(Page-level text extractions)

⟨

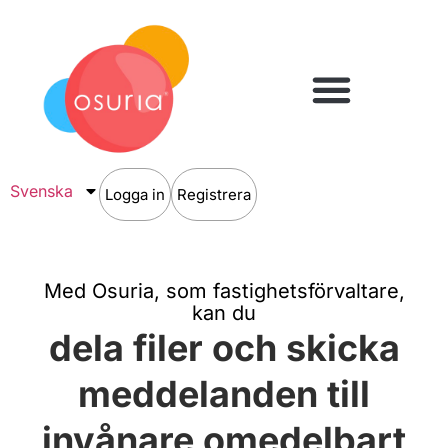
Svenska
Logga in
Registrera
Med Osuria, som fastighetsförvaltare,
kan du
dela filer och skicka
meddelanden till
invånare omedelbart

⟩

*About this exercise*
Arrange every line of text in the rows above as a numbered list, skipping any blank lines. Leave the pictures out of your answer.

*Reply*
1. Svenska
2. Logga in
3. Registrera
4. Med Osuria, som fastighetsförvaltare,
5. kan du
6. dela filer och skicka
7. meddelanden till
8. invånare omedelbart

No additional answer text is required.